>>>>>

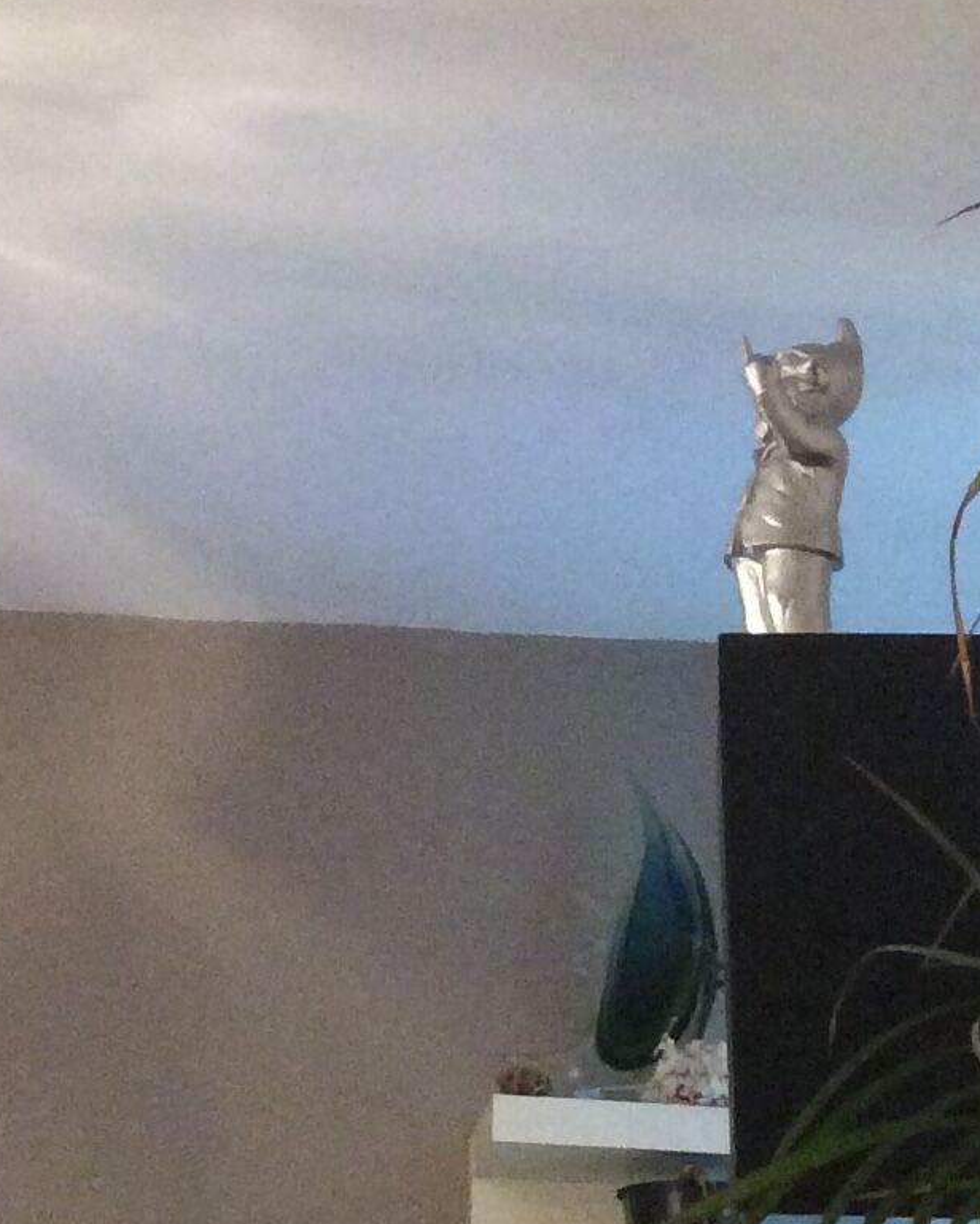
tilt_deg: +23.0
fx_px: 3807
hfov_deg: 14.6
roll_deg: -1.5
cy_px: 359
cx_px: 296
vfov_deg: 18.2
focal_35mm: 105
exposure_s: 1/25
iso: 250
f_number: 2.4
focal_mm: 3.3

<<<<<

▶ [Task instructions]
Restate the whole listing word for word. Omit the pictures.

▶ [Answer space]
tilt_deg: +23.0
fx_px: 3807
hfov_deg: 14.6
roll_deg: -1.5
cy_px: 359
cx_px: 296
vfov_deg: 18.2
focal_35mm: 105
exposure_s: 1/25
iso: 250
f_number: 2.4
focal_mm: 3.3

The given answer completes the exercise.